The Biden administration is on fire in its final days. They released several new chip restriction measures. These finally seem to have done the job properly, closing prior loopholes that were big enough to render the previous measures ineffective.
The measures already have Nvidia and others squealing in protest and also places draconian measures on TSMC - they now effectively have to ask the US for permission before taking on new customers wanting to produce AI chips.
No need, take the batteries out and put it in the shed. Taking batteries out before could be essential.
Shouldn’t this be called Realbotox?
It’s great for school projects; in my current school, they encourage us to use AI to simplify our lives. My classroom teacher tells us every day that he doesn’t mind us using AI, but we must use it professionally and verify all the information before submitting it. He helps us and encourages us to explore all kinds of AI to become familiar with them. He shared a story explaining why he changed his stance. He used to be anti-AI, but after using ChatGPT and engaging with various AI products, including Gamma and many others, he realized that AI could significantly ease the lives of students and make his job easier by checking grammatical errors and other tasks. Personally, after having a long conversation with him, I believe he’s right that AI could benefit all of us, but we still need to ensure the information we get is correct.

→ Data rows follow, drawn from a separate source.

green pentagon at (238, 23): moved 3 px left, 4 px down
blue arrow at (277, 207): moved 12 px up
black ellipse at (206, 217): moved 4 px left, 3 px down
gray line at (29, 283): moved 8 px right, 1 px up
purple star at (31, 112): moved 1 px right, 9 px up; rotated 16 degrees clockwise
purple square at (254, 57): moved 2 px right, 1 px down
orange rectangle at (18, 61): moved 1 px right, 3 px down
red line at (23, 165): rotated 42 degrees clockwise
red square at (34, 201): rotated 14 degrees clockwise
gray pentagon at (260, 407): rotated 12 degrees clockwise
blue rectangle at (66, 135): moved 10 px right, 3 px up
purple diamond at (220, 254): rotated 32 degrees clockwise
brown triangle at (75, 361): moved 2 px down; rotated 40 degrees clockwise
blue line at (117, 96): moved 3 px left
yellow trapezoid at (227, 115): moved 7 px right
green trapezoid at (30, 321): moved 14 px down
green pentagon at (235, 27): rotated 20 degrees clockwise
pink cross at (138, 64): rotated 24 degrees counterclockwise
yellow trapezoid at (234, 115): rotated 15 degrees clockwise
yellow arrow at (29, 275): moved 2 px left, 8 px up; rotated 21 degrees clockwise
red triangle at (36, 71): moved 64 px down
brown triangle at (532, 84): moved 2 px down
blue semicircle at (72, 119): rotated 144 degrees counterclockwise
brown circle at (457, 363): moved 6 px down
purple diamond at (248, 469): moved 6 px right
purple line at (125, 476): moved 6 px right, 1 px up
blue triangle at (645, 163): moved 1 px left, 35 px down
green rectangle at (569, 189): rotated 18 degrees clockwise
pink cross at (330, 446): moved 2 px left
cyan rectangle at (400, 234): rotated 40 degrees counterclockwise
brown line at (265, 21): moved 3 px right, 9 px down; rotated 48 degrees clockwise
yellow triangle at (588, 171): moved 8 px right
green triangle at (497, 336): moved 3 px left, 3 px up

Jeez, where do you guys hang out…ooops! I did it again!
Which begs the question why that’s done only now.
This obciously reeks of targeting the domestic political enemy rather than working for the country’s advancement.
There were all sorts of reasons. It took time to get various stakeholders on board. They didn’t really know what they were doing at the beginning and companies easily worked around the measures.
There was a bit of cat and mouse as they tried to patch all these loopholes. Instead of simple rules, the BIS ended up having to issue measures that were a hundred pages long or more going into huge complex details to try to nail it down.
On end users, it looks like they gave up: instead of blacklisting and having China create sock puppet companies faster than they could keep up, they instead created a white list.
A lot of other loopholes got closed. Until now, China was running rings around the BIS, working around measures faster than they could be enforced or adapted. I think now, they will struggle more, but hey, never under-estimate human ingenuity when you have no choice but to find a way.
How fortunate there’s a new government incoming. One that won’t take four years to learn how to do stuff effectively let alone efficiently.